North

Dene taking N.W.T. caribou hunting ban to court

Dene leaders in the Northwest Territories are threatening legal action against the government's ban on caribou hunting in an area north of Yellowknife, arguing that it violates their treaty rights.

Dene leaders in the Northwest Territories plan to take legal action against the government's ban on caribou hunting in an area north of Yellowknife, arguing that it violates their treaty rights.

Chiefs with the Dene Nation said that as of Monday, 17 harvested caribou have been taken from Dene hunters in the no-hunting zone, an area extending from the northern shore of Great Slave Lake to the N.W.T.-Nunavut boundary.

The territorial government imposed the non-hunting zone on Jan. 1, barring both aboriginal and non-aboriginal hunters from hunting Bathurst caribou in the herd's winter range, citing a decline in the herd's numbers. According to the territorial government's latest survey, the Bathurst herd declined from 186,000 in 2003 to just 32,000 last year.

But leaders from affected Dene communities say the territorial government has no right to control the aboriginal hunt.

Showing 'who is the boss'

Ted Tsetta of N'dilo, N.W.T., one of the Yellowknives Dene First Nation chiefs, said Monday that he and the other chiefs intend to go to court to guard their members' treaty rights.

"We have to show [the N.W.T. government] who is the boss, who owns the land, who has the right here," Tsetta told reporters in Yellowknife.

Dene National Chief Bill Erasmus said they will go before a justice of the peace on Tuesday to try to get the seized caribou meat back.

Erasmus said the Dene Nation will also ask federal Indian and Northern Affairs Minister Chuck Strahl to meet with them this week so they can ask him to intervene on the issue.

National Chief Shawn Atleo of the Assembly of First Nations supports the Dene chiefs and has thrown his support behind their opposition to the hunting ban.

Extensive consultations: minister

Officials with the N.W.T. Environment and Natural Resources Department could not be reached for comment late Monday. Late last week, the minister, Michael Miltenberger, said the government has consulted extensively with aboriginal groups in the region where the no-hunting zone is in effect.

"We have to do something, we are going to do something, becuase if we have one more season of uncontrolled hunting, there's a good chance that the Bathurst herd may suffer the same fate as the Beverly," Miltenberger said.

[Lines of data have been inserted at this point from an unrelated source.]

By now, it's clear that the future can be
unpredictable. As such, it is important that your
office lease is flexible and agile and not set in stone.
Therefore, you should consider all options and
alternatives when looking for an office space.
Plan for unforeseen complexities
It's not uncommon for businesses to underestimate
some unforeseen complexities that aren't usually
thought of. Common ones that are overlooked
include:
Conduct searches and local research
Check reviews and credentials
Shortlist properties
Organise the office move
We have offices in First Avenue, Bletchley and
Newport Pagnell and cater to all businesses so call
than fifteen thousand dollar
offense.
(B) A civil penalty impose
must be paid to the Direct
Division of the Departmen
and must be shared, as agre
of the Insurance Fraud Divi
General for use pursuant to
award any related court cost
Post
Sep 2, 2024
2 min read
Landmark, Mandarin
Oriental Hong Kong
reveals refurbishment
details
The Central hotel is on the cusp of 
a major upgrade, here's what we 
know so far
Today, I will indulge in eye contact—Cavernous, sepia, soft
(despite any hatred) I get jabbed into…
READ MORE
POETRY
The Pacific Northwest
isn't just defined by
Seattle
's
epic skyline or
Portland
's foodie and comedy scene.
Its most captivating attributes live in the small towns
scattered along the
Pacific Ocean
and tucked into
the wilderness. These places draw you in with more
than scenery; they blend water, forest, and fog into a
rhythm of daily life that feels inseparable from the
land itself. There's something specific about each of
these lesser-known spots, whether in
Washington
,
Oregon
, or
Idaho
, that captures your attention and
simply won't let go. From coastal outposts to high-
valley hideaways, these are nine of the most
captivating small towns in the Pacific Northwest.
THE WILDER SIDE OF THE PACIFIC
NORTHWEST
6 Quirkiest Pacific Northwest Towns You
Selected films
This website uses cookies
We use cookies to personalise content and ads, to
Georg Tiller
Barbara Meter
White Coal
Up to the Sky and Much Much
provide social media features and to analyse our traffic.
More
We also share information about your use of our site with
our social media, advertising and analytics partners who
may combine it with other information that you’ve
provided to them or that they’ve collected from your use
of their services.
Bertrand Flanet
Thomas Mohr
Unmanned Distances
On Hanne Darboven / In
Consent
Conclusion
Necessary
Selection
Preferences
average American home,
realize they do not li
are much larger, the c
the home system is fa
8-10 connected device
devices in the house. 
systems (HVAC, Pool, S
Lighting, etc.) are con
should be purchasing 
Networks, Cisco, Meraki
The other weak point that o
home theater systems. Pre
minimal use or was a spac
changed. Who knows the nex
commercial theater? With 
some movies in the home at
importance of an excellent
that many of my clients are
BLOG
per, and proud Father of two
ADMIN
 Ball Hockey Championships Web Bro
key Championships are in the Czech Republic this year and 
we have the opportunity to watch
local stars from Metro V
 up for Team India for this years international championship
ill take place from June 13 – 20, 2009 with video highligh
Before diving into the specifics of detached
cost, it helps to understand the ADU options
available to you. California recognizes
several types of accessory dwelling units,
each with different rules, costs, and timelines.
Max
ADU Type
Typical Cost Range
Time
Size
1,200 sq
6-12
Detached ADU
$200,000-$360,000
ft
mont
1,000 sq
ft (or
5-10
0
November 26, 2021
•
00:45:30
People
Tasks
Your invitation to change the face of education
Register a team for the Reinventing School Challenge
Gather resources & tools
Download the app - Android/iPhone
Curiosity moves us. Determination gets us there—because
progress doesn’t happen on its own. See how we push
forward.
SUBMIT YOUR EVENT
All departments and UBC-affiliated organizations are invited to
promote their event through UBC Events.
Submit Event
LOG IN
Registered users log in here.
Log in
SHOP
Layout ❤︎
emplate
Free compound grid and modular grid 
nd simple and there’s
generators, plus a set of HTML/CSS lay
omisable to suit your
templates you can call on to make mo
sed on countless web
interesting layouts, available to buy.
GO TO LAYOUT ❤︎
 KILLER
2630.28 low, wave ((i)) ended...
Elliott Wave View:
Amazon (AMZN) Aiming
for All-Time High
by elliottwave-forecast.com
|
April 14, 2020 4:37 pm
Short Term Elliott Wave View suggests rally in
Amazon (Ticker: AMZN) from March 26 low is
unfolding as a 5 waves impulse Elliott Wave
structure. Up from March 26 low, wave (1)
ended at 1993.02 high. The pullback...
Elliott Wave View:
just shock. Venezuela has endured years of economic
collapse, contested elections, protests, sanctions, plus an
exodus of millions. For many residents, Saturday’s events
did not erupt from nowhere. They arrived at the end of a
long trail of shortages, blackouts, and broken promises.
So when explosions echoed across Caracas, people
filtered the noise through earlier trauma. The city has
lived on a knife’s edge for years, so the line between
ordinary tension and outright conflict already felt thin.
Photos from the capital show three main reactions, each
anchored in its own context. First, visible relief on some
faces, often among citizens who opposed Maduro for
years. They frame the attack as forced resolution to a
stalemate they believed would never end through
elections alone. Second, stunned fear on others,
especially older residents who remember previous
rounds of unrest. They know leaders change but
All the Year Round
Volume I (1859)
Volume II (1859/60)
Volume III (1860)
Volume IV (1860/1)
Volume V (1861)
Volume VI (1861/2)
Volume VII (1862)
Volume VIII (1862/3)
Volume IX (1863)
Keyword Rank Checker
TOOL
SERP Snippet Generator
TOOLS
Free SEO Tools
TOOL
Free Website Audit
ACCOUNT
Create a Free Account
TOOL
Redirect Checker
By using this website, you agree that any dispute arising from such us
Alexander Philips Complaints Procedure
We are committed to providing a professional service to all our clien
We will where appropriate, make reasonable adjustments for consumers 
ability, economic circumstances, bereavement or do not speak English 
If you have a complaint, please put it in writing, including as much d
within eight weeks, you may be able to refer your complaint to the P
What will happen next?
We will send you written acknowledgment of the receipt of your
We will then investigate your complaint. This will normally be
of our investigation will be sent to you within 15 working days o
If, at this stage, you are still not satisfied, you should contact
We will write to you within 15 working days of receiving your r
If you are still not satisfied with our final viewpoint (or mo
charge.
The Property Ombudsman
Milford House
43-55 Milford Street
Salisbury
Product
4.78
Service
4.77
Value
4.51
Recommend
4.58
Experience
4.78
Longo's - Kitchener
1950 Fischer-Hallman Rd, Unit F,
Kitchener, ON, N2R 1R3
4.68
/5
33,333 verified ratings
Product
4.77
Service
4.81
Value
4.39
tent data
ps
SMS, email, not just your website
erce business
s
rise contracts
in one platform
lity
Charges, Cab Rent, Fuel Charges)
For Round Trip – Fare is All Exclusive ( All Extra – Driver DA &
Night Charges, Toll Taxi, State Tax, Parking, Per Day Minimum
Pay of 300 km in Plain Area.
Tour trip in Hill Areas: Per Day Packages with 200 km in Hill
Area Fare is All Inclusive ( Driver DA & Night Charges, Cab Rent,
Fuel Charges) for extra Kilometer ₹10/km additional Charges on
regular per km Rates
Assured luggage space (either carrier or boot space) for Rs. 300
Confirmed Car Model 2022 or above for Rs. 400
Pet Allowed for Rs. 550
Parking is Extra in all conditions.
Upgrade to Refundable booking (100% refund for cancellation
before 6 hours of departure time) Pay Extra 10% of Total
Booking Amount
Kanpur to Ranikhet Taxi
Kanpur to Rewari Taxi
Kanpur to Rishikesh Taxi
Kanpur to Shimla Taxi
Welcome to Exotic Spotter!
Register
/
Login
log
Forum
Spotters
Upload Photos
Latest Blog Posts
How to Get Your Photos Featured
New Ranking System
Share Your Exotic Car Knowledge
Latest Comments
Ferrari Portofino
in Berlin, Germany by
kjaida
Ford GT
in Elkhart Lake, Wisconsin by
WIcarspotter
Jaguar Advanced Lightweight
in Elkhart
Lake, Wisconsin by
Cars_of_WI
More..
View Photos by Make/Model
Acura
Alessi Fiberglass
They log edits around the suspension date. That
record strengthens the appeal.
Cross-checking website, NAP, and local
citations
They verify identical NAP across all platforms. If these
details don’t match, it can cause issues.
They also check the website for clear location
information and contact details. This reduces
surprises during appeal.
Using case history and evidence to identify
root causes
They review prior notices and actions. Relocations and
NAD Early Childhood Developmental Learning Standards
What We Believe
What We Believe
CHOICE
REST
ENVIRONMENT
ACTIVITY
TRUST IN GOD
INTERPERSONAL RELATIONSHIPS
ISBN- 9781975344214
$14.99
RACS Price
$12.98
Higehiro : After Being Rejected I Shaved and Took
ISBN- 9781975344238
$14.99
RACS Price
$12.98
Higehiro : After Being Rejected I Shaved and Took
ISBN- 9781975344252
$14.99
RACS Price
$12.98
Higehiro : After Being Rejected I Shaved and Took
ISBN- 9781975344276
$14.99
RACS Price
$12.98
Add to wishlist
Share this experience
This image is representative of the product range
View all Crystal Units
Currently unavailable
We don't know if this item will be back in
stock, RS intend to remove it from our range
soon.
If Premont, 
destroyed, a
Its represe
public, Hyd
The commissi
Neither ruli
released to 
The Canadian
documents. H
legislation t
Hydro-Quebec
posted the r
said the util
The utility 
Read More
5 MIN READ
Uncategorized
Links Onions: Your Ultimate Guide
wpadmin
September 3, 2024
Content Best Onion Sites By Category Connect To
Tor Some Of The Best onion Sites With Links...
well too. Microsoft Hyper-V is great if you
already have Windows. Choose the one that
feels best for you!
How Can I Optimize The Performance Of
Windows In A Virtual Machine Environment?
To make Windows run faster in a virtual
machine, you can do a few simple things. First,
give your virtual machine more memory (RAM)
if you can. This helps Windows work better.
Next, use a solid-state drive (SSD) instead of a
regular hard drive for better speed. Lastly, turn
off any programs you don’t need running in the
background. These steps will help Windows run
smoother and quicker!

The Beverly caribou herd has been in drastic decline in recent decades.

"I don't think anybody wants that," Miltenberger said. "And they don't, because the majority of people, I believe, support the measures that we're taking."

Miltenberger said his government has received a letter of strong support for the ban from the N.W.T. Métis Nation.

The government the been offering support to hunters in communities that are affected by the ban, in part by allowing those hunters to harvest caribou from neighbouring regions.